-- Document extract start --

Re: Please comment on pgsql speed at handling 550,000 records

From: Michael Swierczek <mike(dot)swierczek(at)gmail(dot)com>
To: Srinivas Iyyer <srini_iyyer_bio(at)yahoo(dot)com>
Cc: pgsql-novice(at)postgresql(dot)org
Subject: Re: Please comment on pgsql speed at handling 550,000 records
Date: 2006-02-07 18:14:04
Message-ID: 68b5b5880602071014t1daa829aj3bd6cc7d7eb659d8@mail.gmail.com
Views: Raw Message | Whole Thread | Download mbox | Resend email
Thread:
Lists: pgsql-novice

Dear Srinivas,
It may be helpful to know what operating system you are using, and
also the amount of system RAM, the processor type, and the hard drive sizes
and speeds.

-Mike

On 2/7/06, Srinivas Iyyer <srini_iyyer_bio(at)yahoo(dot)com> wrote:
>
>
> dear group,
> I am running a file with 550,000 lines. This data is
> not so complex. The scheme is
> Table A
>
> seq_id | seq_name | seq_identifier
> 1 | ABC | NM_0000023
> ....
>
> (23k lines)
>
>
> Table B:
>
> gos_id | go_id | go_cat | go_name
> 1 GO:00003 | P | death
> ......
> (7k)
>
>
> Now table C
>
> seq_id | gos_id
> 1 1
> 1 | 2
> 1 | 200
>
> ...
> (550K lines)
>
>
>
>
> Table Temp_C
> seq_name | go_id
> ABC | GO:9993934
> ABC | GO:3489343
> ....
> (550,500 lines)
>
>
> question:
>
> TAble A and B populated easily without question.
>
> Table C, is completely a relationship table.
> I wrote a python script that writes all 500K lines
> with select statements inside.
>
> insert into tablec (seq_id,gos_id) values (
> (select seq_id from table a where seq_name ='xxxx'),
> (select gos_id from table b where go_id = 'xxxx'));
>
>
> Such 500K + insert statements took a long time and I
> had to abort it.

-- Document extract end --
-- Given records start --

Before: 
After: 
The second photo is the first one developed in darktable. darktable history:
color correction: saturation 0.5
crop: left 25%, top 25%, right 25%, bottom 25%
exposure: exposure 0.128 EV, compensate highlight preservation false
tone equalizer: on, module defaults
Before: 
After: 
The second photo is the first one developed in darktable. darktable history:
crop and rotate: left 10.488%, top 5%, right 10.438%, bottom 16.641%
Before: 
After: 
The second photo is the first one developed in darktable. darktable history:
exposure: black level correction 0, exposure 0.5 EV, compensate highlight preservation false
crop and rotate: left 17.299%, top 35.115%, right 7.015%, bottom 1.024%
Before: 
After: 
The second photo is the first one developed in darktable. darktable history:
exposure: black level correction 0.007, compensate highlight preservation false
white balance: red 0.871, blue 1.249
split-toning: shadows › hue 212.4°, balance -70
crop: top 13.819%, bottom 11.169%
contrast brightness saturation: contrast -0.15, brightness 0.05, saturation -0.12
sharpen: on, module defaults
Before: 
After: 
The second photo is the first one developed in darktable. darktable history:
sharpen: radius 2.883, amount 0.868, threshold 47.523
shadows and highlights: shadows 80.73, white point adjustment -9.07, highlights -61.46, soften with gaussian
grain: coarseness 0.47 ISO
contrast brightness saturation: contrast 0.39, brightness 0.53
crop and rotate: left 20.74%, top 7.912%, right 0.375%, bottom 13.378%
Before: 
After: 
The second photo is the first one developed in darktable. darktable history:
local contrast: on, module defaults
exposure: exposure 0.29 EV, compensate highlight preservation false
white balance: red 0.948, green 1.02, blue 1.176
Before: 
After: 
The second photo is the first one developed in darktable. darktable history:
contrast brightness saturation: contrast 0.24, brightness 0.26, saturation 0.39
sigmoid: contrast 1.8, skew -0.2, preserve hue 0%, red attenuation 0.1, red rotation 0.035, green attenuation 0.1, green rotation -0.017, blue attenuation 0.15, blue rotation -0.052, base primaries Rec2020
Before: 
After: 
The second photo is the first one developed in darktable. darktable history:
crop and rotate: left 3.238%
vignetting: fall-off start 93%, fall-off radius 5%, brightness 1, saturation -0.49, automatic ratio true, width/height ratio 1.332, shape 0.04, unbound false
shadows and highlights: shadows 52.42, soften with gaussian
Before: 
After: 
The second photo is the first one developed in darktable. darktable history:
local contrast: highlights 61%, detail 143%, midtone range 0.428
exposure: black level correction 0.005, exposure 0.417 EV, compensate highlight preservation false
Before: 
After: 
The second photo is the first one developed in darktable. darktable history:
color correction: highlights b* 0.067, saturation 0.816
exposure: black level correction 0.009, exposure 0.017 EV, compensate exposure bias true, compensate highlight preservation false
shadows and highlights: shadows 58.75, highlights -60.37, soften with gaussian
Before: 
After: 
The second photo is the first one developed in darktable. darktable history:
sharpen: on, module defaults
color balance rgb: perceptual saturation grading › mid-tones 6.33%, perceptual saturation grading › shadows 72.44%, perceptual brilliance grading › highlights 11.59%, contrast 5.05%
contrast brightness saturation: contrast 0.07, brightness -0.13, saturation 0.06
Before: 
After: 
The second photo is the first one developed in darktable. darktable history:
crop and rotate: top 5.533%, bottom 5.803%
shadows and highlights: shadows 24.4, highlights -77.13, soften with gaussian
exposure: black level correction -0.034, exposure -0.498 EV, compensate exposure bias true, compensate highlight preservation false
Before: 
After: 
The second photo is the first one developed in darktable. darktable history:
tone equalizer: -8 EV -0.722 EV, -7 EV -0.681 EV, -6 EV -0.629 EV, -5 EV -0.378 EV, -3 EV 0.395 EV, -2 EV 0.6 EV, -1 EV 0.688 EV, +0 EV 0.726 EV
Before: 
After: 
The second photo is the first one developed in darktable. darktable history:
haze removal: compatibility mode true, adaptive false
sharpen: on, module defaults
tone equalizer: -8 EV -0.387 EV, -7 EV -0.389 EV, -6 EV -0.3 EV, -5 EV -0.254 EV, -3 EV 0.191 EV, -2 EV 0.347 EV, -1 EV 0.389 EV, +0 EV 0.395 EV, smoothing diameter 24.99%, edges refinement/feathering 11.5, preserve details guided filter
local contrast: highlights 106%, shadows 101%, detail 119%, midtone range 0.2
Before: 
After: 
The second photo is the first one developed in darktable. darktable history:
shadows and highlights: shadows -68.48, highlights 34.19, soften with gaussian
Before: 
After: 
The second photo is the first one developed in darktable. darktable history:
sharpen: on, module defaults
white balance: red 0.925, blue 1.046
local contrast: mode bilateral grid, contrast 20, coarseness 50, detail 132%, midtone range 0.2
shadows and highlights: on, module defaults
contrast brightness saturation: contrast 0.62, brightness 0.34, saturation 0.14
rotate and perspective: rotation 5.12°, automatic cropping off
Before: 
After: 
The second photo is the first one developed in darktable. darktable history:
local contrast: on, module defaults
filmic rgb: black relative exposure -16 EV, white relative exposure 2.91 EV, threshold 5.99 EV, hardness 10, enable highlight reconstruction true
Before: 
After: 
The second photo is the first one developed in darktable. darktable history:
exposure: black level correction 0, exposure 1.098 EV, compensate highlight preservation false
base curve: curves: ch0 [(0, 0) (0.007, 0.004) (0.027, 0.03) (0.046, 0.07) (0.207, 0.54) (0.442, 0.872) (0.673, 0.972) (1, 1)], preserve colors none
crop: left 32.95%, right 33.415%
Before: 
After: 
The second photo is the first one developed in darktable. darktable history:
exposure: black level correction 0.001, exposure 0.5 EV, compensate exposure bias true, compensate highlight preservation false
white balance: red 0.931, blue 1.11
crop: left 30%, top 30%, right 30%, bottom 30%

-- Given records end --

# Problem requirements:
From the mailing-list post on PostgreSQL insert speed, print everything from "From: Michael Swierczek" down to "and speeds.". None of this data is needed.

# Exercise output:
From: Michael Swierczek <mike(dot)swierczek(at)gmail(dot)com>
To: Srinivas Iyyer <srini_iyyer_bio(at)yahoo(dot)com>
Cc: pgsql-novice(at)postgresql(dot)org
Subject: Re: Please comment on pgsql speed at handling 550,000 records
Date: 2006-02-07 18:14:04
Message-ID: 68b5b5880602071014t1daa829aj3bd6cc7d7eb659d8@mail.gmail.com
Views: Raw Message | Whole Thread | Download mbox | Resend email
Thread:
Lists: pgsql-novice

Dear Srinivas,
It may be helpful to know what operating system you are using, and
also the amount of system RAM, the processor type, and the hard drive sizes
and speeds.